Although I’m looking forward to the return to Kuwait and the final leg of the trip, I’m a little bit sad to be leaving all the great folks we’ve met this trip at every stop. This is a common occurrence with me and it happens every time I finish one of these.  I somehow feel like I’m abandoning my post.  I must have been a soldier in my last life.
One thing I think deserves special attention is our Escort Chris Pace and Mark our Marine investigator / Escort.  I can’t say enough about them and the hard work and attention they have paid to getting us efficiently and safely from place to place.  Chris is absolutely the best and Mark, being a former white house Marine in the Reagan administration is a consummate pro.  I love these guys and would work with them again anytime, anyplace.
Back in Kuwait tomorrow we will have the day off and I will treat everyone to the great Buffet Dinner at the hotel courtesy of Stars for Stripes.

Al Asad PS
Returned to billeting last night where Chris Pace and I share a room with 2 beds with sheets and no blankets. I use my small duffle for a pillow and a rugged spare shirt for a blanket and sleep the best sleep, though short, of the tour.

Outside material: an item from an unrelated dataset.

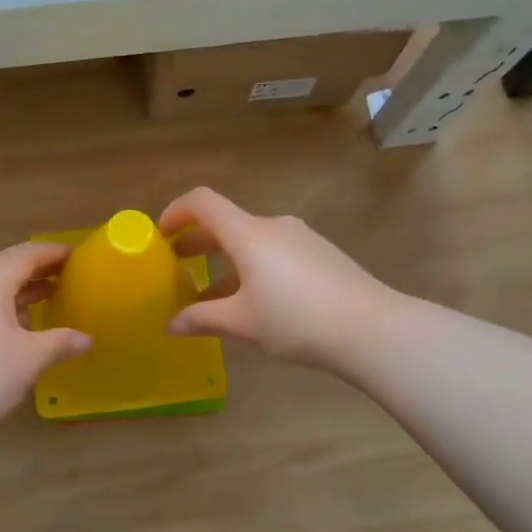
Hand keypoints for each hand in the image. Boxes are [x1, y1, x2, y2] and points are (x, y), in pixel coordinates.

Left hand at [0, 241, 92, 422]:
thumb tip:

A trip to the shooting range has been arranged and we all arrive and get a quick weapons brief before the Band, Jessica, Managers, and crew step up to the firing line.  I opt out to act as photographer and get some great shots.  I hear a familiar accent from one of the guys and find that he is from Brooklyn, NY one of my adopted home town.  He sounded a little like the Actor John Leguizamo and I picked up on it right away.  We have a short conversation as we head to the airport vehicles and I promise to bring him an “Egg Cream, Kinish, and a Pastrami sandwich hnext time I pass through.  Short drive to the airport where the Plane is waiting, We say goodbye to our new friends at Al Asad and are airborne in the usual time.  A bit of a scare while loading though…no luggage palllet, which shows up eventually and easily makes the flight after a little adjustment to the seat configuration.  Addressing Suleimans concern, I tell him that he is justified since it was me that took him on his first Iraqi tour and showed him how to count and keep an eye on the aircraft pallets as they are brought to the plane.  I tell him that there will be a pop quiz after each tour.  Suleiman, James, and their new “boy” who I have affectionately named “Michael Jackson” ( no one including the locals has ever used his real name, Rahan)  have done a great job and the two sound guys from the band have worked together with them over and above their expectations, even staying each night to load the pallets.  I’m very proud of them all.
Enroute, we stop back at Balad for fuel…I know, Geographically it doesn’t make sense, but that’s where the fuel is.  A short layover and we are airborne once again and headed for Kuwait.  Great young Crew on this one including a cute female load master.  They are appreciative of the pictures the performers sign for them as we begin our decent into Kuwait.  More later, and all the best.
Jim Cantale

Last day…..
I’m sitting in a 4 star hotel room in Kuwait enjoying the air conditioning, clean sheets, and upscale environment, about to leave for my home in Los Angeles at 0500, thinking about how easy we back home have it compared to the all the men and women we have just visited in all the camps throughout Iraq who have given up so much to do the great work they do in the field.  On behalf of Judy Seale, I took Jessica Sierra and the OSB band for a farewell dinner tonight in the hotel and our conversations reflected the pride we all have in you all and the sense of satisfaction we receive from giving up a few of our luxuries for a few days to give something to you, the men and women of the armed forces, who have given up so much for us. To the man they all agree that the impact of their Iraqi visit will be with them for the rest of their lives.  Likewise for me who will probably return with other shows, proudly nonetheless.  Please know that we are all grateful for the work all of you do and that you all remain in all our hearts thoughts, and prayers.  Please feel free to forward or post this as a general thank you from us to you.